The Bug That Lost A Few Genes To Become The Black Death

About 6000 years ago, a bacterium underwent a few genetic changes. These allowed it to expand its habitat from the guts of mice to that of fleas. Such changes happen all the time, but in this particular instance the transformation eventually resulted in the Black Death that wiped out a third of Europe’s population in the 14th century.

Kausik Datta is a post-doctoral Fellow at Johns Hopkins Medicine. This article originally appeared on The Conversation.

Yersinia pestis (YP), which causes plague, evolved from an ancestral bacteria called Yersinia pseudotuberculosis (YPT). This happened somewhere in China, from where it spread westward causing disease in both animals and humans.
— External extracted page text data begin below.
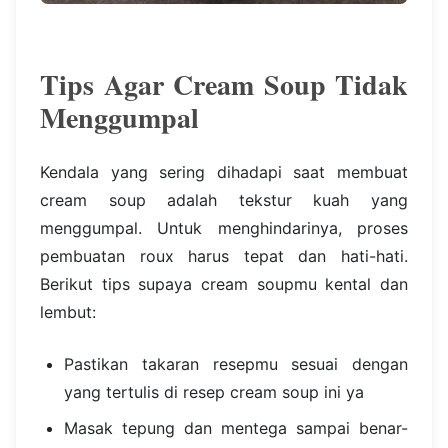
Tips Agar Cream Soup Tidak
Menggumpal
Kendala yang sering dihadapi saat membuat
cream soup adalah tekstur kuah yang
menggumpal. Untuk menghindarinya, proses
pembuatan roux harus tepat dan hati-hati.
Berikut tips supaya cream soupmu kental dan
lembut:
Pastikan takaran resepmu sesuai dengan
yang tertulis di resep cream soup ini ya
Masak tepung dan mentega sampai benar-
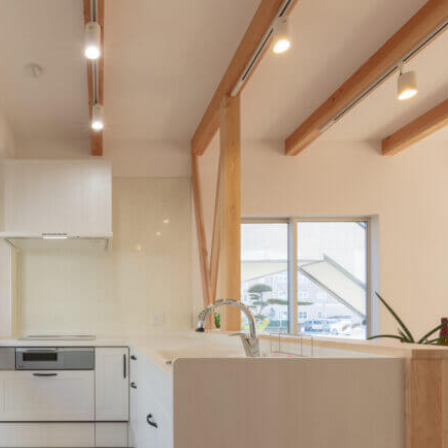
家づくりのご相談・ご来店予約
ご来店・各種イベント参加はこちら
Reservation
採用情報
一緒に働く仲間を探しています
Recruit
プライバ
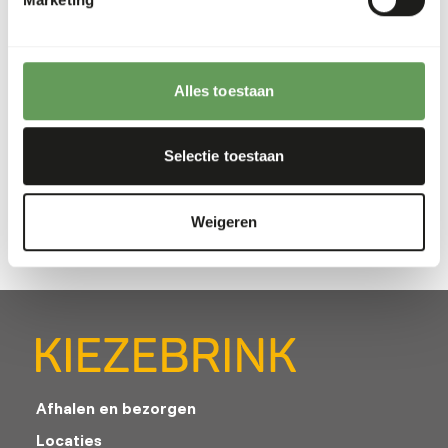
fish eater liquid into feed fish. This is a very durable
equipment which can be used for a long time if cleaned
well.
Alles toestaan
Selectie toestaan
Downloads
Productsheet
Weigeren
Afhalen en bezorgen
Locaties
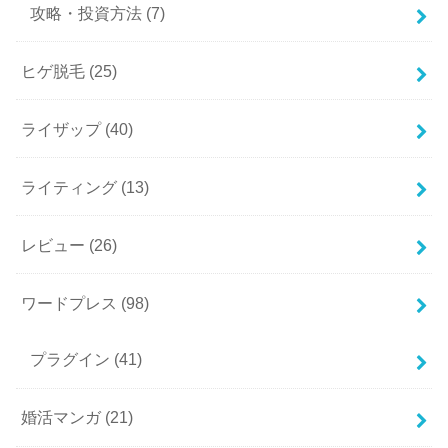
攻略・投資方法
(7)
ヒゲ脱毛
(25)
ライザップ
(40)
ライティング
(13)
レビュー
(26)
ワードプレス
(98)
プラグイン
(41)
婚活マンガ
(21)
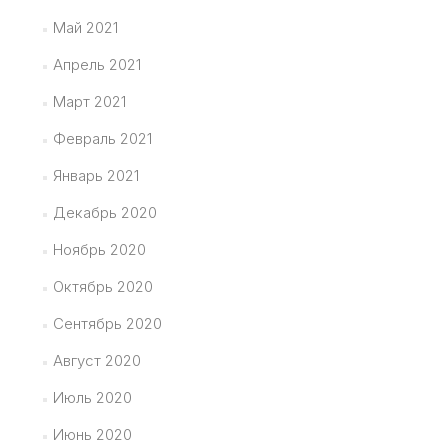
Май 2021
Апрель 2021
Март 2021
Февраль 2021
Январь 2021
Декабрь 2020
Ноябрь 2020
Октябрь 2020
Сентябрь 2020
Август 2020
Июль 2020
Июнь 2020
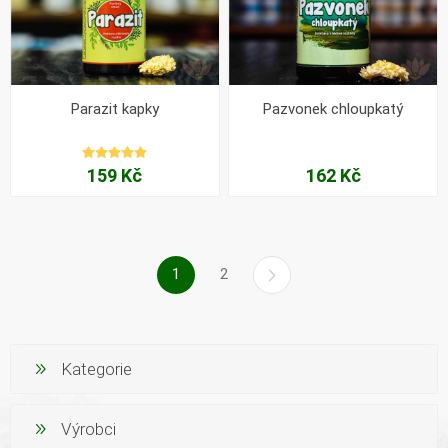
Parazit kapky
Pazvonek chloupkatý
159 Kč
162 Kč
1
2
Kategorie
Výrobci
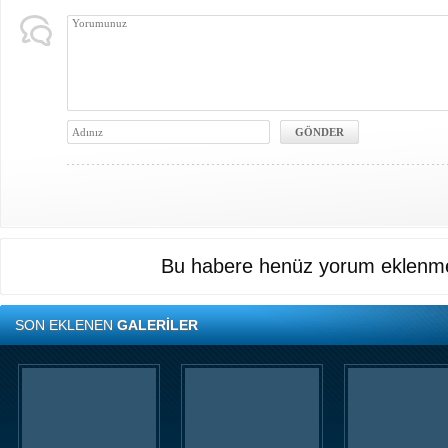
Bu habere henüz yorum eklenme
SON EKLENEN
GALERİLER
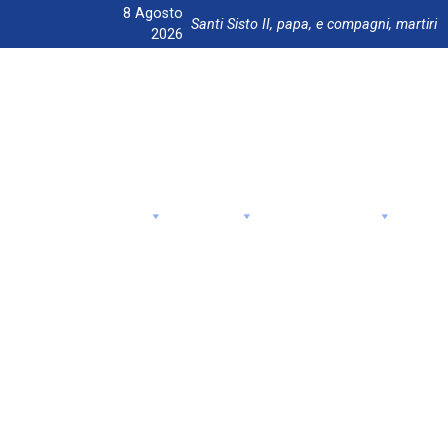
8 Agosto
Santi Sisto II, papa, e compagni, martiri
2026
Home
Chi siamo
Attività
Appuntamenti
Giub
In a new study, published in the journal Cell Host & Microbe, researchers at the National Institute of Allergy and Infectious Diseases have retraced the genetic changes that enabled this bug to become one of the most feared microbes.

Making the switch

Infections due to both YPT and YP are classified as “zoonoses”, transmissible from animals (mainly rodents) to other animals, including humans. YPT is transmitted by fecal contamination of food and water. In contrast, the more lethal YP is transmitted via bites of infected fleas.

Genetically, YP possesses a smaller subset of the genes present than its ancestor YPT. And yet, while YPT causes a relatively mild disease in various mammals, YP causes types of plague – a severe, inflammatory disease that may be fatal if left untreated.
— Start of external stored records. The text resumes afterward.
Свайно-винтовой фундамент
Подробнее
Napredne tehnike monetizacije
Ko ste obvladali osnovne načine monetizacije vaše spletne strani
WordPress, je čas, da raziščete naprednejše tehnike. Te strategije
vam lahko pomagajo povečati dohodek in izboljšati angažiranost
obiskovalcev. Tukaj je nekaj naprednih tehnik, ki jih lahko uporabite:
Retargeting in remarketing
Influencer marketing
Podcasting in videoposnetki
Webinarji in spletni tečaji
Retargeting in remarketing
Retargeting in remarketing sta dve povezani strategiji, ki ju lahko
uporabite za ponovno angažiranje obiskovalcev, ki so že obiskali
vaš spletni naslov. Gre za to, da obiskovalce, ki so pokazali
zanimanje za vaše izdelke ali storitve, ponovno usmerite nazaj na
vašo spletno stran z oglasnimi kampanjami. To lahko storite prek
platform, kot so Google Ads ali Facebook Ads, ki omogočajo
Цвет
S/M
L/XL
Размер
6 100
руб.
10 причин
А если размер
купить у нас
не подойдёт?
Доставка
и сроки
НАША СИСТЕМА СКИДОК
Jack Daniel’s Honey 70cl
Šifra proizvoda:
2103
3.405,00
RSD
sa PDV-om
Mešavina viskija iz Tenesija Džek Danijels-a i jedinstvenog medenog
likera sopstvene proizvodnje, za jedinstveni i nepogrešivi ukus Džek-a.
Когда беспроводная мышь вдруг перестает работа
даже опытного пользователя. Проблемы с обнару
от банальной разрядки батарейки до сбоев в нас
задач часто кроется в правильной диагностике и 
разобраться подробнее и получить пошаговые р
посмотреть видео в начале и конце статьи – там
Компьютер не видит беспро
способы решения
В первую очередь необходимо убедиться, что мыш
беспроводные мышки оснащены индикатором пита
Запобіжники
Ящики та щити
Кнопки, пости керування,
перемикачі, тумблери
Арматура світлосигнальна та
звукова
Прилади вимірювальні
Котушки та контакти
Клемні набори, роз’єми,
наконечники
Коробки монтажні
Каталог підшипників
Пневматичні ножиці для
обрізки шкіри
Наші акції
When a microbe evolves into a more potent agent of disease, the usual reason is the addition of genes (for example, genes that make a bug resistant to antibiotics). But, according to Yi-Cheng Sun and colleagues, the YPT-to-YP switch involved both addition and removal of genes, resulting in a net loss.

Sometimes, a microbe in a given environmental niche undergoes changes in its genetic make-up. These changes come in four types:

• neutral – has no effect
• deleterious – renders the surrounding environment inhospitable, causing it to die or move to a new niche
• allows adaptation – minor change to suit the new environment
• increase fitness – confers the ability to exploit the new niche to thrive

Adaptive genetic changes (such as numbers 3 and 4) may thus establish a new habitat for the organism, and may lead to the emergence of a new species. Ecologists call this process adaptive radiation. However, not all the key genetic mechanisms involved in this process are currently well-understood.

Nonetheless, adaptive radiation likely explains the changes YP underwent to become highly infectious. Sun and colleagues present convincing evidence that adaptive genetic changes in YP – involving the loss of three genes and gain of one – allowed it to thrive in the flea internal environment as compared to YPT.

YPT, ingested by a rodent, lives peacefully in its gut, until there are enough of its brethren or the host’s immunity falls. When that happens, YPT slips into the rodent’s bloodstream. Fleas, living on the rodent, happily suck in the bug-laden rodent blood. Inside the flea, a sticky protein that YPT makes allows it to set up home in the hindgut (lower digestive tract) without causing disease. It is then regularly shed through the flea’s feces.

Flea master

YP lacks the ability to make that sticky protein. This means that it cannot live in the hindgut like YPT. Interestingly, the only gene YP gained allows it to sit instead in the midgut and foregut of the flea, closer to the mouth.

YP is able to do this by covering the flea gut surfaces with a polymeric biofilm in which it remains embedded. YPT cannot do this because three genes suppress this ability. Incidentally, these are the three that YP lost, thereby gaining this function. The biofilm allows YP to remain in the flea (when YPT is removed with feces). This, along with the gut positioning, increases YP’s chances of transmission to a new host via flea-bite.

YP infection – via rodent hosts and flea transmission – continues to occur sporadically in some parts of the world, such as Africa, Western South America, the Western United States, and parts of Asia. But there is evidence that YP may be losing further genes, reducing its disease-causing potential. Besides, modern antibiotics can treat such plague-type infections.